The firm managed to garner a diverse base of global institutional investors for its first fund, mainly from Europe and Asia, including public and private pension funds, insurance companies, and sovereign wealth funds. Since the spin-out, Ridgemont has completed nine investments.

"We have methodically built our business over 20 years and it has resulted in the platform we have today," says Hain. (For more commentary from Hain on the middle market, see Ridgemont Acquires Aurora Parts and Middle-Market M&A On the Rise.)


Twin Bridge Capital is a bit of a different animal. The firm recently closed on its $450 million Pacific Street Fund III, but the Chicago-based firm spends most of its time functioning as a fund of funds, investing in buyout funds. Additionally, Twin Bridge is active on the co-investing side. Twin Bridge looks to invest in buyout firms or companies in attractive industries with proven management teams, especially companies with an operational plan to create value and properly aligned incentives to keep all parties motivated. TwinBridge closed on its $500 million Pacific Street Fund I in 2005 and its $500 million Fund II in 2008.

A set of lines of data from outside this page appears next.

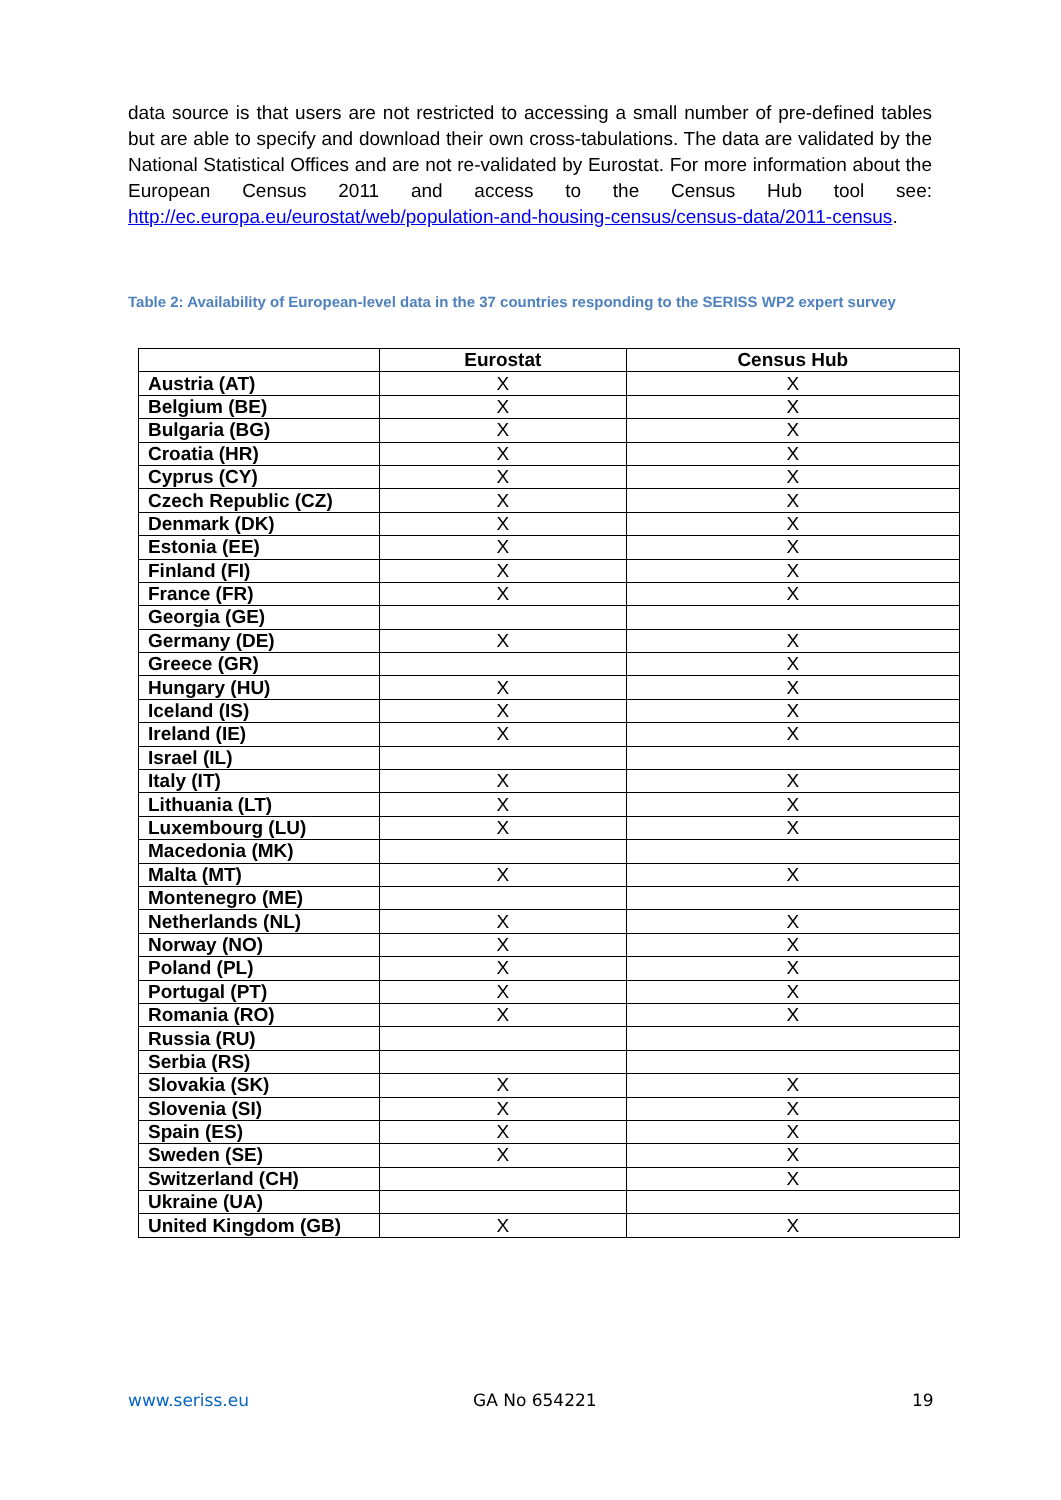data source is that users are not restricted to accessing a small number of pre-defined tables but are able to specify and download their own cross-tabulations. The data are validated by the National Statistical Offices and are not re-validated by Eurostat. For more information about the European Census 2011 and access to the Census Hub tool see: http://ec.europa.eu/eurostat/web/population-and-housing-census/census-data/2011-census.
Table 2: Availability of European-level data in the 37 countries responding to the SERISS WP2 expert survey
| | Eurostat | Census Hub |
| --- | --- | --- |
| Austria (AT) | X | X |
| Belgium (BE) | X | X |
| Bulgaria (BG) | X | X |
| Croatia (HR) | X | X |
| Cyprus (CY) | X | X |
| Czech Republic (CZ) | X | X |
| Denmark (DK) | X | X |
| Estonia (EE) | X | X |
| Finland (FI) | X | X |
| France (FR) | X | X |
| Georgia (GE) | | |
| Germany (DE) | X | X |
| Greece (GR) | | X |
| Hungary (HU) | X | X |
| Iceland (IS) | X | X |
| Ireland (IE) | X | X |
| Israel (IL) | | |
| Italy (IT) | X | X |
| Lithuania (LT) | X | X |
| Luxembourg (LU) | X | X |
| Macedonia (MK) | | |
| Malta (MT) | X | X |
| Montenegro (ME) | | |
| Netherlands (NL) | X | X |
| Norway (NO) | X | X |
| Poland (PL) | X | X |
| Portugal (PT) | X | X |
| Romania (RO) | X | X |
| Russia (RU) | | |
| Serbia (RS) | | |
| Slovakia (SK) | X | X |
| Slovenia (SI) | X | X |
| Spain (ES) | X | X |
| Sweden (SE) | X | X |
| Switzerland (CH) | | X |
| Ukraine (UA) | | |
| United Kingdom (GB) | X | X |
www.seriss.eu GA No 654221 19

Fund III will invest in North American middle market buyout funds. As an investor in buyout funds and a fundraiser, Twin Bridge partner Brian Gallagher (pictured) says, multiple factors play a role as to whether a private equity fund is able garner investor attention, but track record is a key component. "You need a good track record to get anywhere," says Gallagher.

Gallagher says the fundraising environment today is unlike anything he has ever witnessed.

"There are haves and have nots, and the haves are blowing through the market. It's about the team strategy and their track record," say Gallagher, who says more LPs are willing to put capital behind first time funds than ever before. "Managers of first time funds typically have track records at other firms. In the past, LPs have been unwilling to diligence all the managers and their past deals, but as LPs look for interesting opportunities to put capital to work, they are more willing to do the extra work it takes to back new funds."

Investors are also much more interested in vertical sectors these days and look for general partners who know how to source deal flow within a specific industry, such as healthcare or energy. "Simple financial engineering is not easily achieved anymore. Results need to be driven by growing Ebitda, doing tuck-in acquisitions and by bringing operational expertise to the investment," says Gallagher.

Going forward, Gallagher warns, fundraising will no longer be a once every four year process. "GPs need to be constantly courting LPs who came close or who make a lot of sense as investors in the future. It's now a year-in and year-out process," says Gallagher.